Thursday, August 03, 2006

Cubans inside the island speak

Globe and Mial, Canada

Excerpts:

Vendors weigh Cuba's future in street markets of Havana

ALAN FREEMAN

From Thursday's Globe and Mail

HAVANA — Jaimi Gonzalez is worried. Like the majority of Cubans, the 30-year-old market vendor has never known a president other than Fidel Castro, who has ruled this Caribbean island since 1959.

"You never know what to expect when there's a change of government," said Ms. Gonzalez, as she shooed away the flies that were swarming about her meagre display of unrefrigerated pork, laid out unceremoniously on a cement counter.

"You don't know whether it will get better or worse.
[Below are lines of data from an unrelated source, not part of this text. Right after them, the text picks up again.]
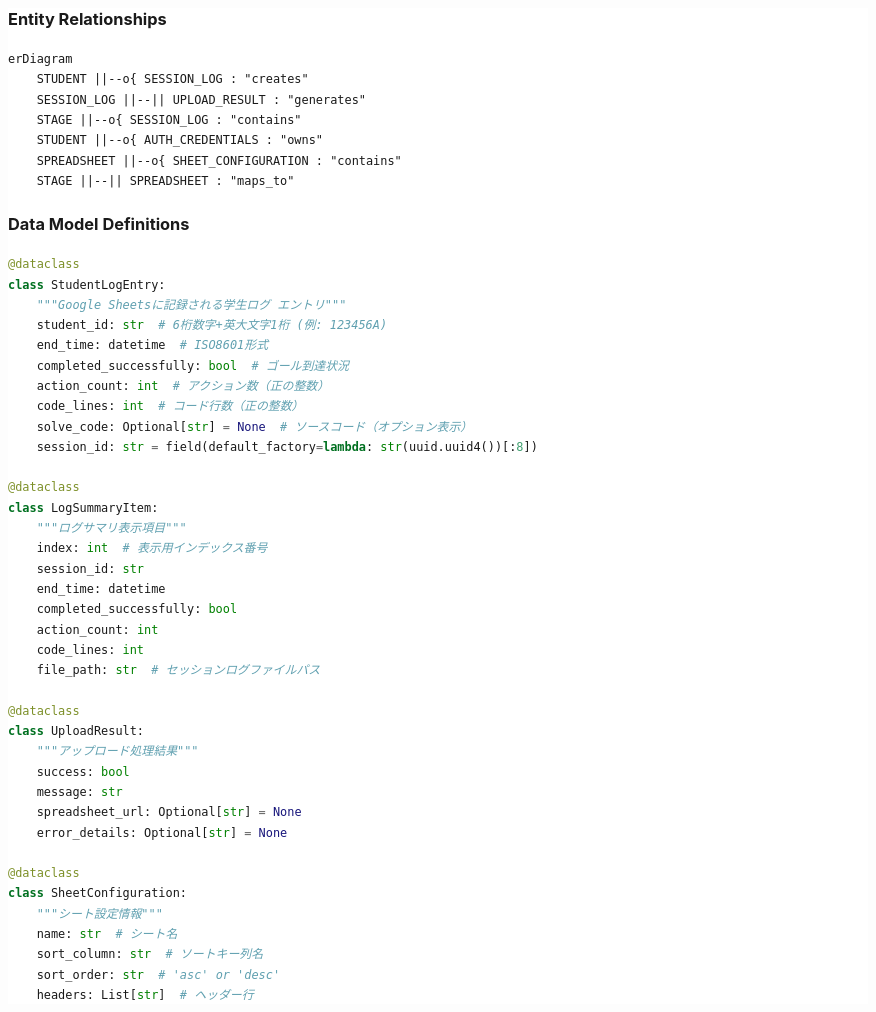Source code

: ### Entity Relationships
```mermaid
erDiagram
    STUDENT ||--o{ SESSION_LOG : "creates"
    SESSION_LOG ||--|| UPLOAD_RESULT : "generates"
    STAGE ||--o{ SESSION_LOG : "contains"
    STUDENT ||--o{ AUTH_CREDENTIALS : "owns"
    SPREADSHEET ||--o{ SHEET_CONFIGURATION : "contains"
    STAGE ||--|| SPREADSHEET : "maps_to"
```

### Data Model Definitions

```python
@dataclass
class StudentLogEntry:
    """Google Sheetsに記録される学生ログ エントリ"""
    student_id: str  # 6桁数字+英大文字1桁 (例: 123456A)
    end_time: datetime  # ISO8601形式
    completed_successfully: bool  # ゴール到達状況
    action_count: int  # アクション数（正の整数）
    code_lines: int  # コード行数（正の整数）
    solve_code: Optional[str] = None  # ソースコード（オプション表示）
    session_id: str = field(default_factory=lambda: str(uuid.uuid4())[:8])

@dataclass 
class LogSummaryItem:
    """ログサマリ表示項目"""
    index: int  # 表示用インデックス番号
    session_id: str
    end_time: datetime
    completed_successfully: bool
    action_count: int
    code_lines: int
    file_path: str  # セッションログファイルパス

@dataclass
class UploadResult:
    """アップロード処理結果"""
    success: bool
    message: str
    spreadsheet_url: Optional[str] = None
    error_details: Optional[str] = None
    
@dataclass
class SheetConfiguration:
    """シート設定情報"""  
    name: str  # シート名
    sort_column: str  # ソートキー列名
    sort_order: str  # 'asc' or 'desc'
    headers: List[str]  # ヘッダー行
```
We have to start thinking of the future," she continued.

"Of course, I can conceive of another president other than Fidel," said a 49-year-old man identifying himself only as hermano, the Spanish word for brother, adding with just a hint of hesitation, that "we have never had Raul as president."

Clearly concerned not to express any doubt, he then sounded a reassuring note. "Raul is well known. He's been the Minister of Defence for many years."
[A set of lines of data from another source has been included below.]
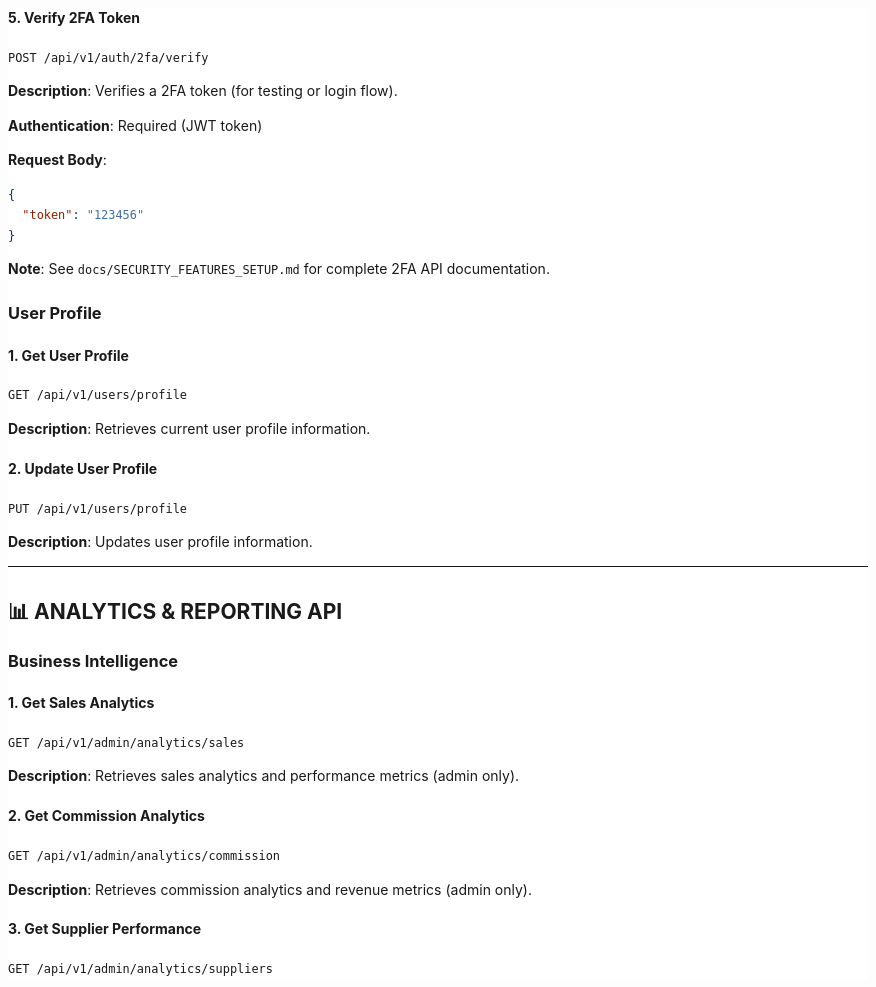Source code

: #### **5. Verify 2FA Token**
```http
POST /api/v1/auth/2fa/verify
```

**Description**: Verifies a 2FA token (for testing or login flow).

**Authentication**: Required (JWT token)

**Request Body**:
```json
{
  "token": "123456"
}
```

**Note**: See `docs/SECURITY_FEATURES_SETUP.md` for complete 2FA API documentation.

### **User Profile**

#### **1. Get User Profile**
```http
GET /api/v1/users/profile
```

**Description**: Retrieves current user profile information.

#### **2. Update User Profile**
```http
PUT /api/v1/users/profile
```

**Description**: Updates user profile information.

---

## 📊 **ANALYTICS & REPORTING API**

### **Business Intelligence**

#### **1. Get Sales Analytics**
```http
GET /api/v1/admin/analytics/sales
```

**Description**: Retrieves sales analytics and performance metrics (admin only).

#### **2. Get Commission Analytics**
```http
GET /api/v1/admin/analytics/commission
```

**Description**: Retrieves commission analytics and revenue metrics (admin only).

#### **3. Get Supplier Performance**
```http
GET /api/v1/admin/analytics/suppliers
```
"Some people say that Raul likes war and that he thinks differently from Fidel," Ms. Gonzalez said at her butcher counter.

"This is a very critical moment," said one woman fruit seller, who was clearly reluctant to speak. "It's not that I'm afraid, but you don't know who's listening to you."

"It's true we want him to recover, because nobody wants a radical change," she continued.

Frank, a 28-year-old telecommunications worker decried the celebratory demonstrations among Cuban Americans in Miami, who he said "are waiting for the least opportunity to do anything against the revolution."

Rafael Migueles, a 61-year-old retired TV producer, is a true believer, a fervent supporter of the revolution, who doesn't see any reason for change in Cuba.

"There may be people who are against the revolution, but I believe that 90 per cent of the population is supporting the revolution," he said.

He warns that the United States is wrong if it thinks it can take advantage of Mr. Castro's hospitalization to move against the country.

"They think the country is weak. Of course, the country is not weak at all. The country is sad that this has happened to Fidel but we are not afraid at all.

"This is not the fight of one man," Mr. Migueles continued, referring to the revolution. "It's a fight that started 200 years ago, before Fidel and Raul were born."

Despite his fervour, Mr. Migueles is aware that Cubans may not be doing as well economically as their neighbours across the Florida Straits in Miami, where one of his daughters lives.

"She lives better than we do, but like the rest of Americans, they can't get sick," he said, referring to the lack of universal health care in the United States. "If they get sick, it's a problem.

"Last year, I had a heart attack. I was in intensive care for seven days, and for six months, I was paid 100 per cent of my salary," he said with pride. "We don't live as we want, but we live as we can."